Insulin induced gene 2, also known as INSIG2, is a protein which in humans is encoded by the INSIG2  gene.

Regulation 

Insulin activates the human INSIG2 promoter in a process mediated by phosphorylated SAP1a.

Akt mediates suppression of Insig2a, a liver-specific transcript encoding the SREBP1c inhibitor INSIG2.

MCHR2 has been observed to significantly decrease INSIG2.

Insig2 is upregulated under hypoxic conditions and is associated with the malignant potential of pancreatic cancer.

A novel 1alpha,25-dihydroxyvitamin D3 [1,25-(OH)2D3] response element in the promoter region of Insig-2 gene was identified which specifically binds to the heterodimer of retinoid X receptor and vitamin D receptor (VDR) and directs VDR-mediated transcriptional activation in a 1,25-(OH)2D3-dependent manner. 1,25-(OH)2D3 transiently but strongly induces Insig-2 expression in 3T3-L1 cells. This novel regulatory circuit may also play important roles in other lipogenic cell types that express VDR.

Function 

The protein encoded by this gene is highly similar to the protein product encoded by gene INSIG1. Both INSIG1 protein and this protein are endoplasmic reticulum proteins that block the processing of sterol regulatory element binding proteins (SREBPs) by binding to SREBP cleavage-activating protein (SCAP), and thus prevent SCAP from escorting SREBPs to the Golgi.

Clinical Significance 

Insig deficiency in mice caused a marked buildup of cholesterol precursors in skin associated with a marked increase in 3-hydroxy-3-methylglutaryl coenzyme A reductase protein and hair and skin defects corrected by topical simvastatin, an inhibitor of reductase.

REV-ERBalpha participates in the circadian modulation of sterol regulatory element-binding protein (SREBP) activity, and thereby in the daily expression of SREBP target genes involved in cholesterol and lipid metabolism. This control is exerted via the cyclic transcription of Insig2, encoding a trans-membrane protein that sequesters SREBP proteins to the endoplasmic reticulum membranes and thereby interferes with the proteolytic activation of SREBPs in Golgi membranes. REV-ERBalpha also participates in the cyclic expression of cholesterol-7alpha-hydroxylase (CYP7A1), the rate-limiting enzyme in converting cholesterol to bile acids. Findings suggest that this control acts via the stimulation of LXR nuclear receptors by cyclically produced oxysterols such that rhythmic cholesterol and bile acid metabolism is not just driven by alternating feeding-fasting cycles, but also by REV-ERBalpha, a component of the circadian clockwork circuitry.

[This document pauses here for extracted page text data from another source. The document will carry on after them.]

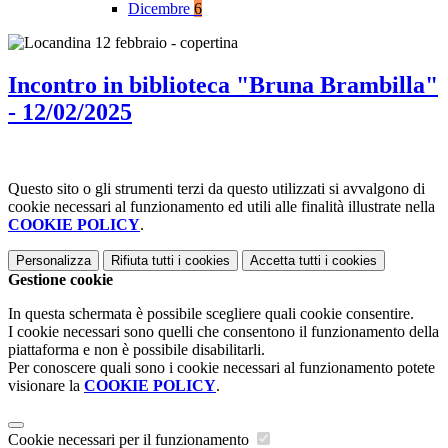
Dicembre
6
Incontro in biblioteca "Bruna Brambilla"
- 12/02/2025
Questo sito o gli strumenti terzi da questo utilizzati si avvalgono di
cookie necessari al funzionamento ed utili alle finalità illustrate nella
COOKIE POLICY
.
Personalizza
Rifiuta tutti
i cookies
Accetta tutti
i cookies
Gestione cookie
In questa schermata è possibile scegliere quali cookie consentire.
I cookie necessari sono quelli che consentono il funzionamento della
piattaforma e non è possibile disabilitarli.
Per conoscere quali sono i cookie necessari al funzionamento potete
visionare la
COOKIE POLICY
.
Cookie necessari per il funzionamento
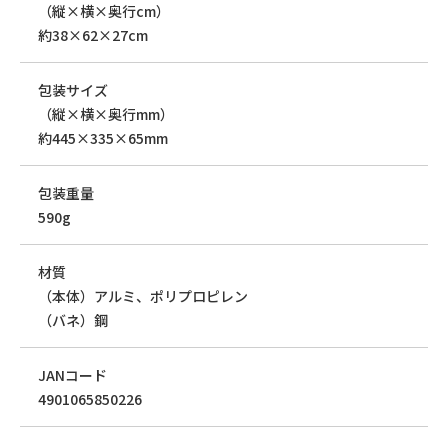
（縦×横×奥行cm）
約38×62×27cm
包装サイズ
（縦×横×奥行mm）
約445×335×65mm
包装重量
590g
材質
（本体）アルミ、ポリプロピレン
（バネ）鋼
JANコード
4901065850226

Silibinin inhibits adipocyte differentiation through a potential up-regulation of insig-1 and insig-2 at an early phase in adipocyte differentiation.

The triacylglycerol reducing effect of fibrates and thiazolidinediones, strong and selective agonists of PPARalpha and PPARgamma, is partially caused by inhibition of SREBP-1 activation via up-regulation of Insig.

Findings suggest that Insig2 is a novel colon cancer biomarker. Over-expression of Insig2 appeared to suppress chemotherapeutic drug treatment-induced Bcl2 associated X protein (Bax) expression and activation. Insig2 was also found to localize to the mitochondria/heavy membrane fraction and associate with conformationally changed Bax. Moreover, Insig2 altered the expression of several additional apoptosis genes located in mitochondria. In a study by Kumar et al., the common polymorphisms in INSIG2 gene was not found to be significant in Indian population.